In special appeal there is in reality but one contention before us, and it is this, viz., that when there was evidence on the record that the plaintiff had been in possession of the lands in dispute in some one capacity or other for a period of something like 32 years, it was incumbent on the lower appellate Court to replace the plaintiff in that possession unless the defendant could show a better title under which he could keep the plaintiff out of such possession.

A great number of the precedents of this Court and of the Court of the Judges of Her Majesty''s Privy Council has been quoted to us on the question of possession, and the effect of these precedents seems to us to be that other things failing, possession is a good evidence of title, unless some better evidence is shown, and we are not prepared to dissent from this proposition; but the question is, it seems to us whether it can be applied to the present case, and we are of opinion that it cannot. In this case the plaintiff did not come to Court on the ground simply of previous possession of the lands in dispute, but come to Court upon a distinct and a definite title, and had that title been proved, had the plaintiff been put in possession under it, the effect of the decree would have been that the plaintiff would have been tenant of the lands in dispute paying a quit rent to the defendants representing the talookdars, and nothing more; and under no liability to have his rents increased. Unless therefore the plaintiff was able to prove the case which he set up, we think he was not entitled to a decree, and he entirely failed to prove that case. He produced a document of the year 1244, but he did not show whence that document came from, in whose custody it had been, and how he became possessed of it, nor did he even swear that he even became possessed of it himself. Neither did he prove that he had been in possession of the lands in dispute under the title of Agguth Talookdar which be set up, for the very persons who professed to have paid rents for the lands to the plaintiff did not know the capacity in which the plaintiff received those rents, and the plaintiff himself ignored his own title, and endeavoured at the last moment, before the lower appellate Court to set up an entirely different title; and further we think it is quite clear from the records of the case that the plaintiff did not, before the lower appellate Court, set up the mere fact of a possession of some kind as giving him a title to a decree, but set up only and distinctly a possession of a particular kind which it is admitted, and it is found he was altogether unable to prove.

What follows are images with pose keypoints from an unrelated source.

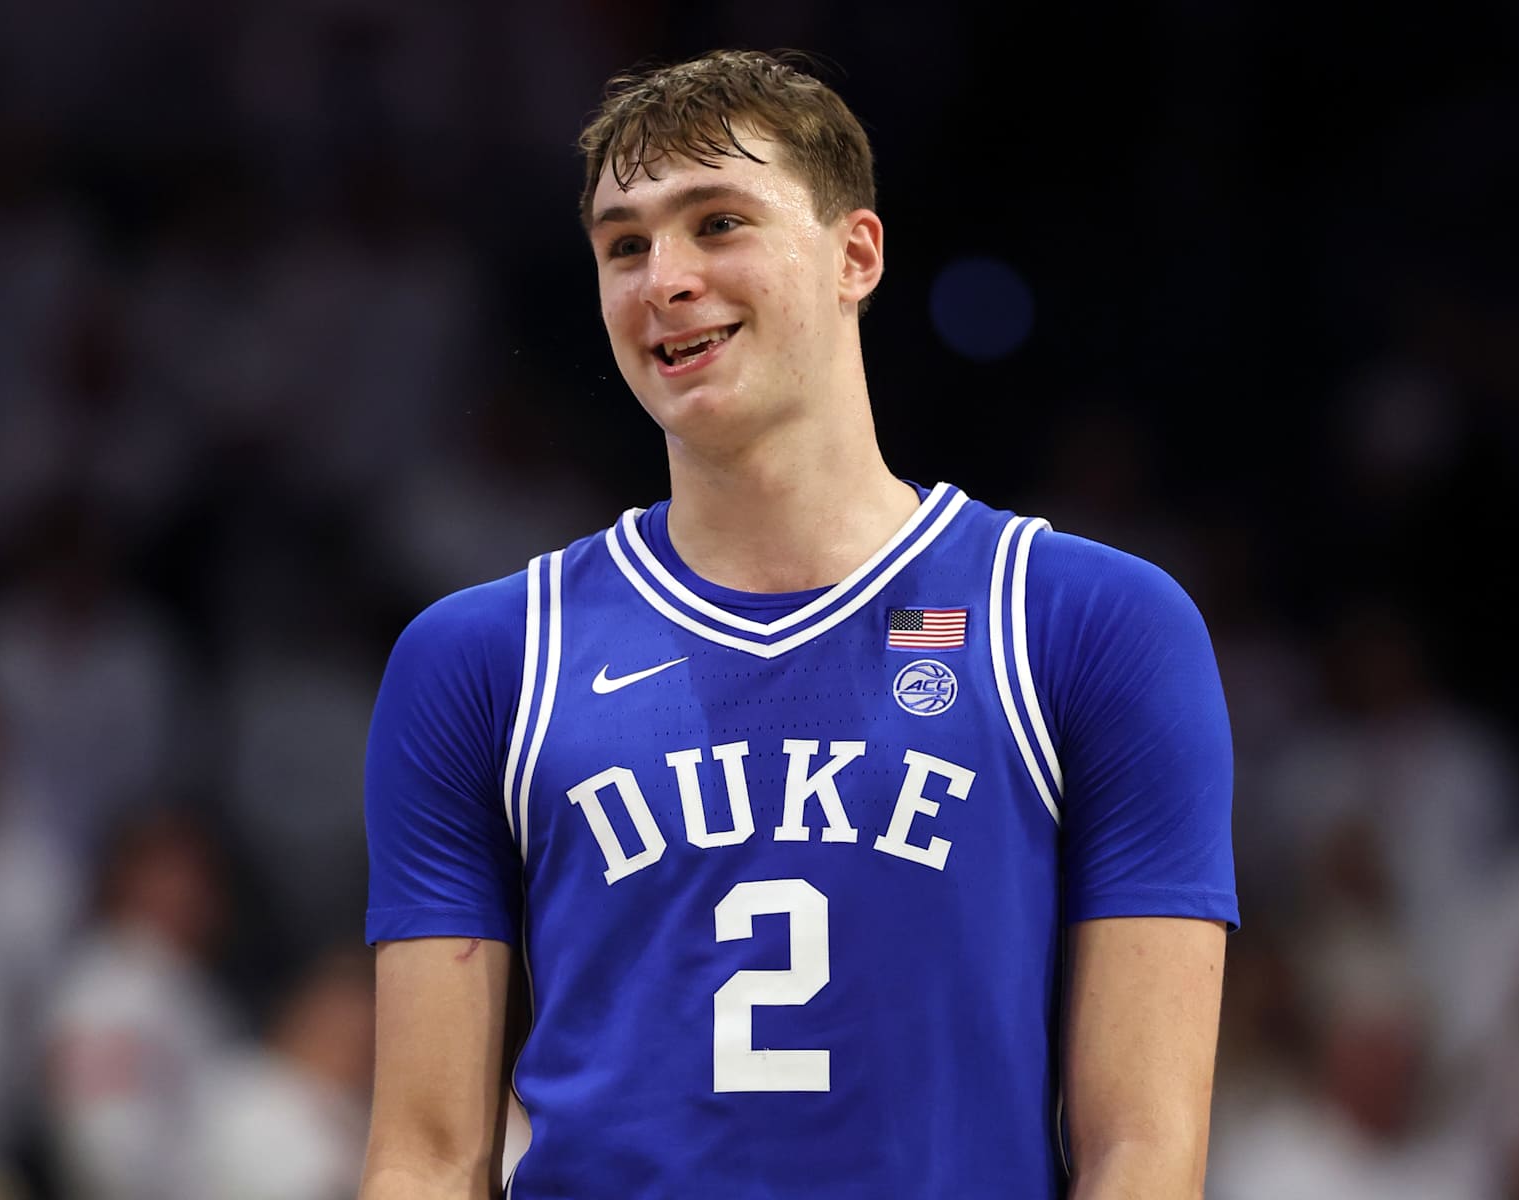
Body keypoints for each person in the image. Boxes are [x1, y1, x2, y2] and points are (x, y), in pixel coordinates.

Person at [359, 48, 1237, 1200]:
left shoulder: (1089, 623)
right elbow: (426, 1158)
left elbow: (1143, 1153)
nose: (664, 277)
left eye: (717, 222)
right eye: (625, 245)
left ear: (855, 255)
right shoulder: (481, 659)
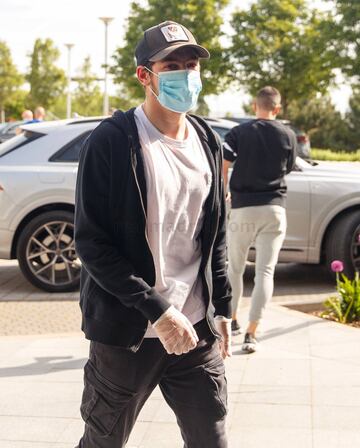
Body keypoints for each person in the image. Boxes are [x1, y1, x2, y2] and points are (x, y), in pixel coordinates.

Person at [74, 21, 232, 448]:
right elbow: (91, 242)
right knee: (103, 441)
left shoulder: (207, 140)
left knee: (211, 439)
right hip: (130, 333)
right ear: (145, 75)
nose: (187, 74)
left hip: (195, 329)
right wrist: (158, 311)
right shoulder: (111, 142)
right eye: (174, 65)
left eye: (192, 64)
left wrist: (223, 305)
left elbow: (214, 235)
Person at [223, 86, 296, 353]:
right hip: (274, 210)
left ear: (255, 106)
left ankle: (231, 321)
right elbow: (287, 167)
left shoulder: (239, 133)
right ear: (277, 109)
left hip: (243, 208)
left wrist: (225, 192)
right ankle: (252, 333)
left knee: (235, 269)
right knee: (265, 272)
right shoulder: (288, 134)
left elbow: (224, 163)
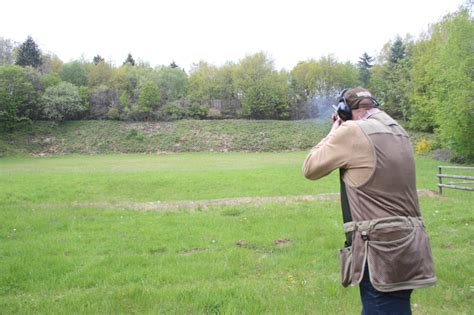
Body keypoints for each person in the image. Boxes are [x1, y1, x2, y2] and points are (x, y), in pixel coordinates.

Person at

We think therefore that whatever may be the legal effect of previous possession in suits generally, the plaintiff in this particular instance could not, and indeed did not, set up that general possession upon which it is urged by his pleader before us now, that we ought to direct the Court to give him a decree, if on remind the Court should find on evidence on the record the plaintiff had proved merely a general possession.

We dismiss the special appeal with costs.

* Special Appeal No. 2867 of 1868, from a decree of the Judge of Tippers, dated the 21st August 1867, reversing a decree of the Principal Sudder Ameen of that district, dated the 17th February 1867.